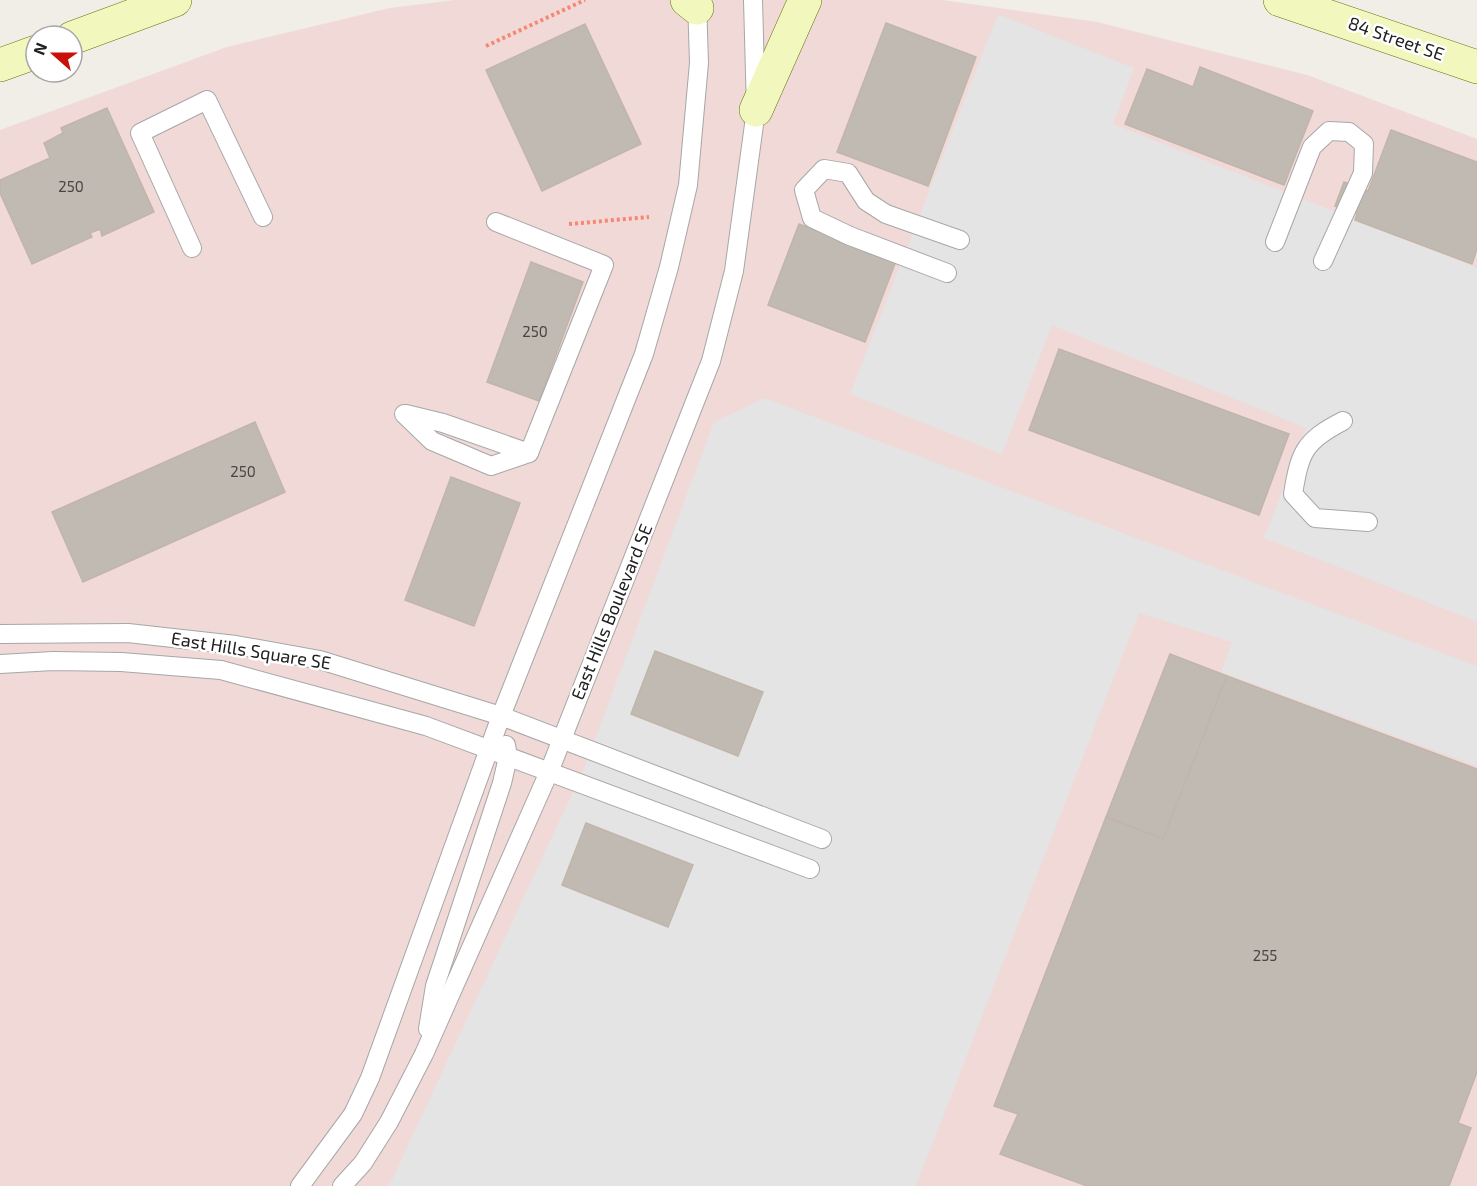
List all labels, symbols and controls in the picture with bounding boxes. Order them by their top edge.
street label: 84 Street SE [1345,11,1447,65]
north arrow [24,24,84,84]
text: N [29,40,50,57]
house number: 250 [58,177,84,195]
house number: 250 [522,322,548,340]
house number: 250 [230,462,256,480]
street label: East Hills Boulevard SE [566,520,656,703]
street label: East Hills Square SE [170,627,333,674]
house number: 255 [1253,946,1277,964]

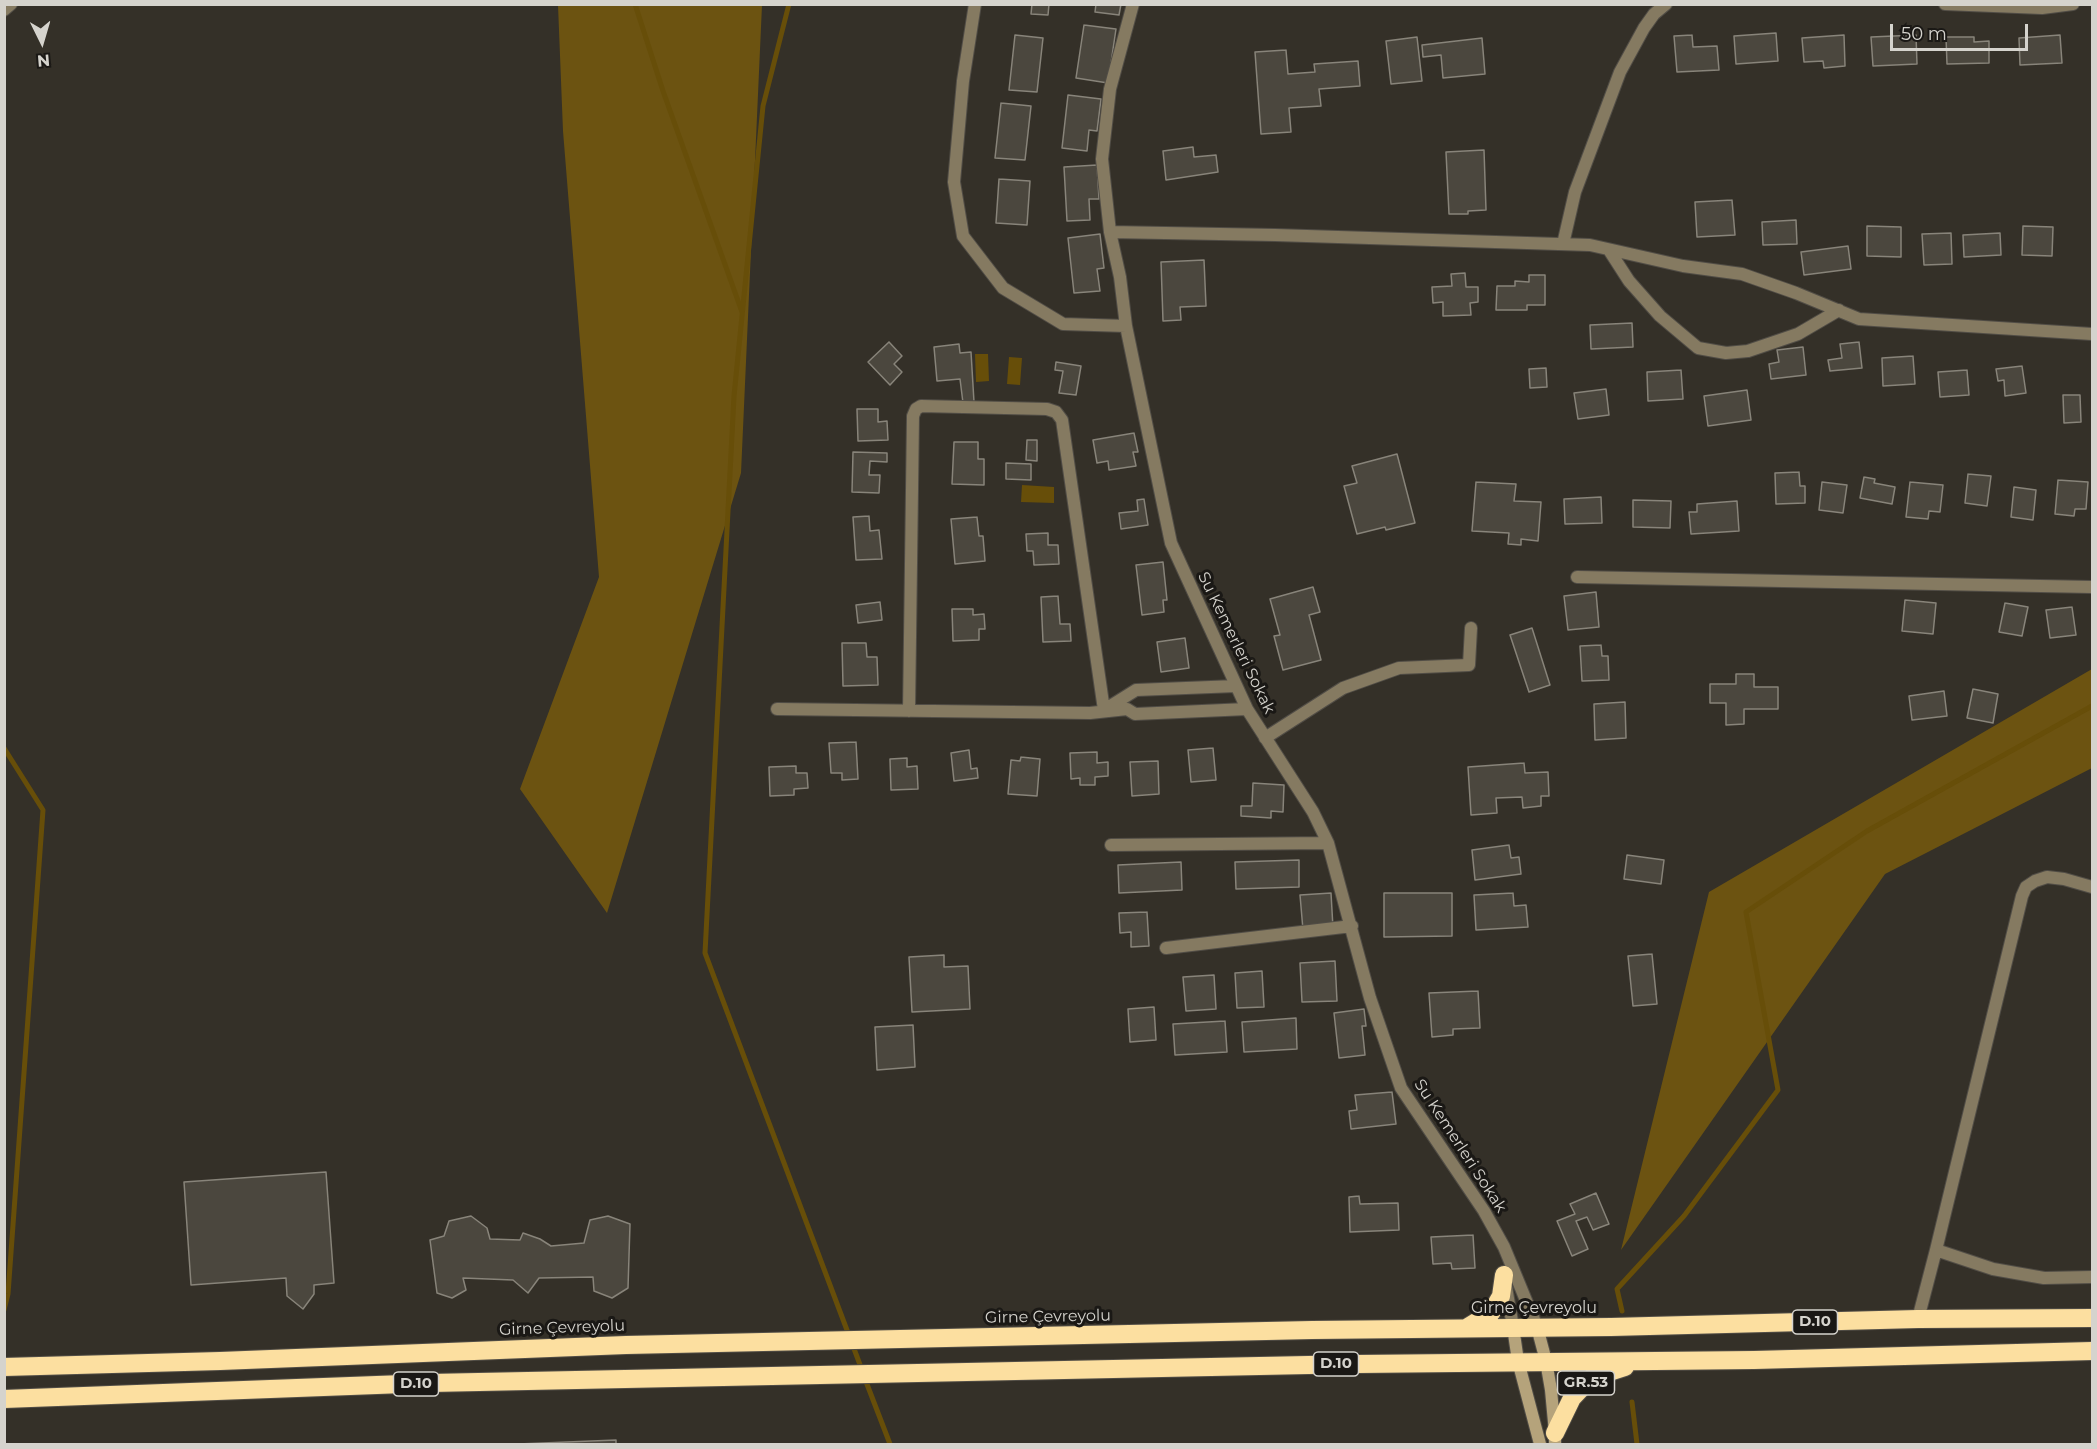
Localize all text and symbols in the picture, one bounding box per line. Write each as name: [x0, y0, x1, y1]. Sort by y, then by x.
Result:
north arrow: [12, 12, 72, 72]
scale bar: [1893, 12, 2031, 50]
text: 50 m: [1901, 23, 1947, 45]
text: N: [36, 50, 51, 70]
street label: Su Kemerleri Sokak: [1193, 569, 1279, 717]
street label: Su Kemerleri Sokak: [1410, 1076, 1510, 1216]
street label: Girne Çevreyolu: [1471, 1298, 1597, 1318]
street label: Girne Çevreyolu: [985, 1306, 1111, 1328]
road number: D.10: [1792, 1310, 1838, 1334]
street label: Girne Çevreyolu: [499, 1316, 625, 1340]
road number: D.10: [1314, 1352, 1358, 1376]
road number: GR.53: [1558, 1371, 1614, 1395]
road number: D.10: [394, 1372, 438, 1396]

**********

## Exercise requirements
Write out the material exactly as it stands, omitting every picture.

## Task solution
List all labels, symbols and controls in the picture with bounding boxes. Order them by their top edge.
street label: 84 Street SE [1345,11,1447,65]
north arrow [24,24,84,84]
text: N [29,40,50,57]
house number: 250 [58,177,84,195]
house number: 250 [522,322,548,340]
house number: 250 [230,462,256,480]
street label: East Hills Boulevard SE [566,520,656,703]
street label: East Hills Square SE [170,627,333,674]
house number: 255 [1253,946,1277,964]

Localize all text and symbols in the picture, one bounding box per line. Write each as name: [x0, y0, x1, y1]. Sort by y, then by x.
Result:
north arrow: [12, 12, 72, 72]
scale bar: [1893, 12, 2031, 50]
text: 50 m: [1901, 23, 1947, 45]
text: N: [36, 50, 51, 70]
street label: Su Kemerleri Sokak: [1193, 569, 1279, 717]
street label: Su Kemerleri Sokak: [1410, 1076, 1510, 1216]
street label: Girne Çevreyolu: [1471, 1298, 1597, 1318]
street label: Girne Çevreyolu: [985, 1306, 1111, 1328]
road number: D.10: [1792, 1310, 1838, 1334]
street label: Girne Çevreyolu: [499, 1316, 625, 1340]
road number: D.10: [1314, 1352, 1358, 1376]
road number: GR.53: [1558, 1371, 1614, 1395]
road number: D.10: [394, 1372, 438, 1396]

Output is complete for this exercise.